(EXERCISE):
Give back exactly the lines from the one holding "Solideal RES 660 Xtreme" to the last line of the entries, both included, and nothing more.

** INFORMATION GIVEN follows **

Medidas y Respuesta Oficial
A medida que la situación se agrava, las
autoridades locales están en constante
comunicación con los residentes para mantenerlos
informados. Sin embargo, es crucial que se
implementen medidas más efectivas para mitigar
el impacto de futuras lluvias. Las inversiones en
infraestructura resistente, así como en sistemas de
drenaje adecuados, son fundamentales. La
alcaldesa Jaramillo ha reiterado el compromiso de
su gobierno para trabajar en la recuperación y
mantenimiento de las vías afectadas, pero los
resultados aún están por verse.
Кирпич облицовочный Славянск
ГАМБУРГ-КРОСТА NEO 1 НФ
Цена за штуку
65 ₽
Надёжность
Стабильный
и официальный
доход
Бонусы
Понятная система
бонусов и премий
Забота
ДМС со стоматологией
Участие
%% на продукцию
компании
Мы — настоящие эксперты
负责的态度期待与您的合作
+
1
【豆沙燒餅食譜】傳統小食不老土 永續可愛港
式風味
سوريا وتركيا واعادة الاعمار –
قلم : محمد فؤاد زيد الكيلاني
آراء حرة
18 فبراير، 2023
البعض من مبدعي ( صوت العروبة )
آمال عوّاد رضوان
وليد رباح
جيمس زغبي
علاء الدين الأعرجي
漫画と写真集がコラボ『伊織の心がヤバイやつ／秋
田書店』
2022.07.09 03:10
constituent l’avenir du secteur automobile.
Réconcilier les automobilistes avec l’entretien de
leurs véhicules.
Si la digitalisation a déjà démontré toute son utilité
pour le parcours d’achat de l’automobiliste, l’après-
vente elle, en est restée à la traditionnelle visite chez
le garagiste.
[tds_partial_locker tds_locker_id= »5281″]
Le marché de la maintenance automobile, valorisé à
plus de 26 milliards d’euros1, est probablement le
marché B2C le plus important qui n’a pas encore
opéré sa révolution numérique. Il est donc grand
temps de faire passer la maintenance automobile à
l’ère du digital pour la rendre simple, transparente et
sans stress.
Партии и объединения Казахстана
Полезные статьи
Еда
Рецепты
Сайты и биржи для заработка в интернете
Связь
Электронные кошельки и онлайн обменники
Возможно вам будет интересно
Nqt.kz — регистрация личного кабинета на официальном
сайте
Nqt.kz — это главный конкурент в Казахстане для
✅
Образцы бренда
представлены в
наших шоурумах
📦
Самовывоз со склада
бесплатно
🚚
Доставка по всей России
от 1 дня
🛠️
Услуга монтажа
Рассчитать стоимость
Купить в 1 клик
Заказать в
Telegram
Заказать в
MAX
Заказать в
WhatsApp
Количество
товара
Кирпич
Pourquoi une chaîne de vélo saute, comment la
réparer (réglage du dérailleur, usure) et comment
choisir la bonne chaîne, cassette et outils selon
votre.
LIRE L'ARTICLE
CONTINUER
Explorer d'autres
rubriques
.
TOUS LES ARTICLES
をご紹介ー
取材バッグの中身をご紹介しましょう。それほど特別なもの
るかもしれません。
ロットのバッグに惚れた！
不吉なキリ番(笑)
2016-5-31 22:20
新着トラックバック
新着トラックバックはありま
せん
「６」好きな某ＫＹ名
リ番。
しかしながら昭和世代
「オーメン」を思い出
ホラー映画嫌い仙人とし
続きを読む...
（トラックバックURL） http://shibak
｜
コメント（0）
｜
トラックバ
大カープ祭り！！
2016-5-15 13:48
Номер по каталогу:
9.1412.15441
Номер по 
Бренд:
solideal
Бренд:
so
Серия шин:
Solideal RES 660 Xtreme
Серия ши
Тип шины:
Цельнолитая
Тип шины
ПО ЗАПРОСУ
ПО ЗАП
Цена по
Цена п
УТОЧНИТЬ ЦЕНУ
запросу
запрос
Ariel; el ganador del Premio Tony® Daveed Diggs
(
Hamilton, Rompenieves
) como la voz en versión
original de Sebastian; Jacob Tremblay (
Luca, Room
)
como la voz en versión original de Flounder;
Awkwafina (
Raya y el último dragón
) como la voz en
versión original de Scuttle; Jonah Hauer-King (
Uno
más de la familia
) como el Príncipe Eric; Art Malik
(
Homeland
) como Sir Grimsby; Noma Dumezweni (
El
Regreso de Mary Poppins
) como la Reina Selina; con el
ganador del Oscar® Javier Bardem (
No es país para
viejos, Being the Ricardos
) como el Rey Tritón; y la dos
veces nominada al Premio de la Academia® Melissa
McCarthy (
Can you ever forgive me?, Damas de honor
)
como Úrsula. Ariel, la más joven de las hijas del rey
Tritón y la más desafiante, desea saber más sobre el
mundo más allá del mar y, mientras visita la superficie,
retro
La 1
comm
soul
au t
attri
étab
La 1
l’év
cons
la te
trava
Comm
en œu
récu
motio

** End of INFORMATION GIVEN **

(OUTPUT):
Solideal RES 660 Xtreme
Серия ши
Тип шины:
Цельнолитая
Тип шины
ПО ЗАПРОСУ
ПО ЗАП
Цена по
Цена п
УТОЧНИТЬ ЦЕНУ
запросу
запрос
Ariel; el ganador del Premio Tony® Daveed Diggs
(
Hamilton, Rompenieves
) como la voz en versión
original de Sebastian; Jacob Tremblay (
Luca, Room
)
como la voz en versión original de Flounder;
Awkwafina (
Raya y el último dragón
) como la voz en
versión original de Scuttle; Jonah Hauer-King (
Uno
más de la familia
) como el Príncipe Eric; Art Malik
(
Homeland
) como Sir Grimsby; Noma Dumezweni (
El
Regreso de Mary Poppins
) como la Reina Selina; con el
ganador del Oscar® Javier Bardem (
No es país para
viejos, Being the Ricardos
) como el Rey Tritón; y la dos
veces nominada al Premio de la Academia® Melissa
McCarthy (
Can you ever forgive me?, Damas de honor
)
como Úrsula. Ariel, la más joven de las hijas del rey
Tritón y la más desafiante, desea saber más sobre el
mundo más allá del mar y, mientras visita la superficie,
retro
La 1
comm
soul
au t
attri
étab
La 1
l’év
cons
la te
trava
Comm
en œu
récu
motio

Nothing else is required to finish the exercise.